Celebrate your youth, my fellow degenerates. Bask in your mistakes. With each drag, drink in the inspiration of Hemingway, Eliot, Cummings, Steinbeck, and Serling.

It may be a short life, but damn if it won’t be well-lived.


I want to put a ding in the universe.


 While the aforementioned statement is not my own, I can certainly relate to the sentiment. When I was little, I assumed that everyone had illusions of grandeur. I assumed that everyone aspired to greatness, that everyone wanted to “put a ding in the universe.” It wasn’t until quite recently that I realized how few actually do.

 While I’ve complained for years that I feel out of place amongst my peers, my first conscious encounter with complacency occurred about a month ago. It wasn’t an isolated conversation that caught my attention; it was the sheer volume of people I seemed to be running into who shared a collectively disappointing view. The majority of people in their early to mid 20s (those in D.C., anyway) seem to aspire to graduate college and find a 9 to 5 job. They aspire to pay their bills. Nothing more. I spoke with my dad about a week ago about this disheartening realization, and he didn’t understand what I meant when I asked, “When you were my age, did you feel rushed to make an impact? Did you ever feel like you were running out of time? That you needed to find your niche in life before it was too late?” I was met with a blank stare. My own 52 year-old dad doesn’t understand what the hell I’m talking about. How am I to expect my 20 year-old peers to relate?

 This brings me to my final observation. When you were in school, whether it be primary school or high school, did teachers approach you with a certain level of concern? Did they tell your parents that you acted strangely (in my case, quiet and seemingly sad)? Did they scold you for not getting along/playing with the other children? Were you punished for being disrespectful because you felt the need to ask questions like, “Why are we doing this? What is the end game in learning this?” Did they advise your parents to address whatever “problems” you seemed to be facing so that you could relate to the other children “normally?” In your day to day life, have you noticed patterns deemed “abnormal” by your peers or society at large? Do you become easily distracted or obsessed (passionate) with your hobbies/interests? 

 While I’ve long made a concerted effort to question societal norms, I’m beginning to take my questions a step further. Who is to say that these “disorders” or “abnormalities” are a bad thing? Is it so horrible to be passionate about life, about wanting to do something big? Or are we being subdued and tied down by those weaker in mind and spirit? Is my inability to moderate my addictive personality a weakness or is it a sign of bigger things to come?

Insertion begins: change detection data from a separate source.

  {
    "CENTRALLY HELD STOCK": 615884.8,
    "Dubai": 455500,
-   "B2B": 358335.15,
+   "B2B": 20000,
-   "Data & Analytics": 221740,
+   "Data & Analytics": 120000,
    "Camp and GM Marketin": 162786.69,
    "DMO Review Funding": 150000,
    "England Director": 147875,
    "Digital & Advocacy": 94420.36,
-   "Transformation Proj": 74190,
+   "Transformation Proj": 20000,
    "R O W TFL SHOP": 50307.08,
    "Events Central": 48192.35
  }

While others approach their interests in a calculated, methodical way, I feel the need to take things a step (or ten) further. Case in point: when I like someone, I LIKE someone. While most people become gradually interested in a person, I fangirl and feel the need to immediately tell them how smart and witty and brilliant they are…which typically freaks them out.

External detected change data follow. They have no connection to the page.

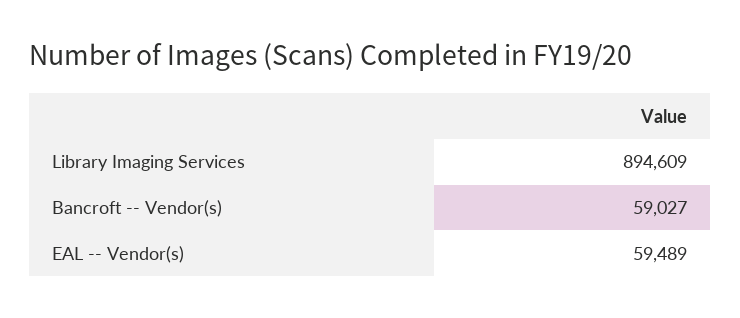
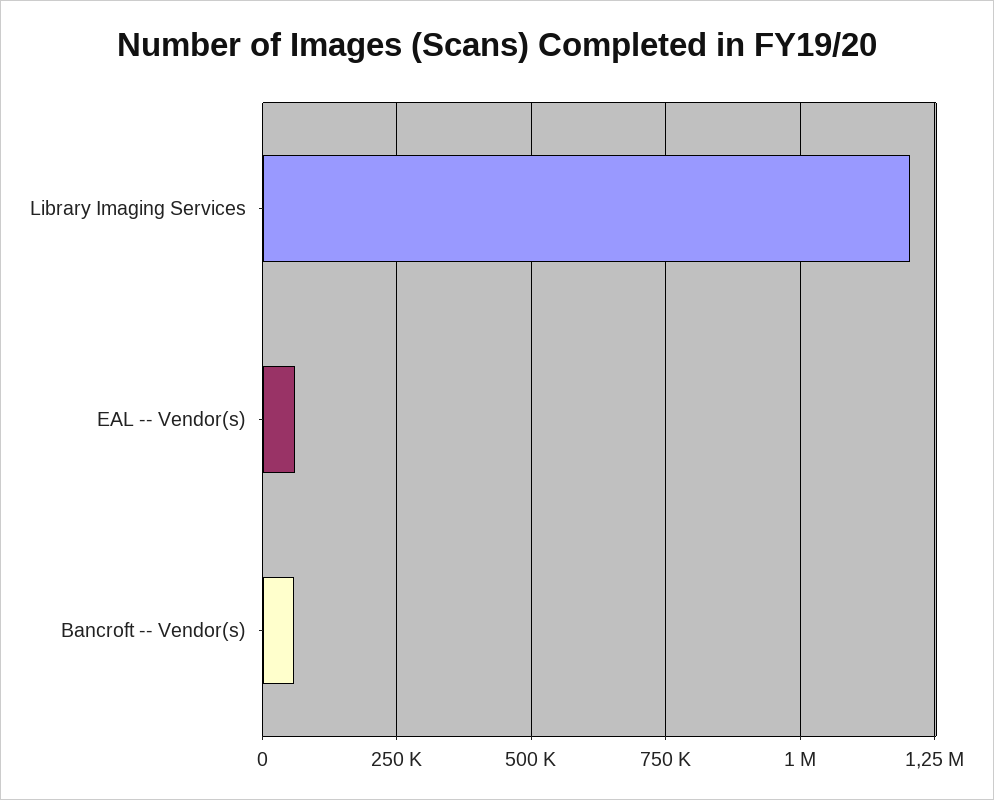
  {
-   "Library Imaging Services": 894609,
+   "Library Imaging Services": 1200000,
    "Bancroft -- Vendor(s)": 59027,
    "EAL -- Vendor(s)": 59489
  }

 But while my addictive personality has caused a few setbacks in my life, it has also acted as a catalyst. I wouldn’t have landed these internships or met the amazing people that I have without having a passionate distrust of the college education system. I wouldn’t have hounded so many organizations for internships had I just gone to college with my peers. I wouldn’t be sitting in Newt Gingrich’s office, pondering my existence if not for my “disorders.”

 Thanks to my weaknesses, I will put a ding in the universe.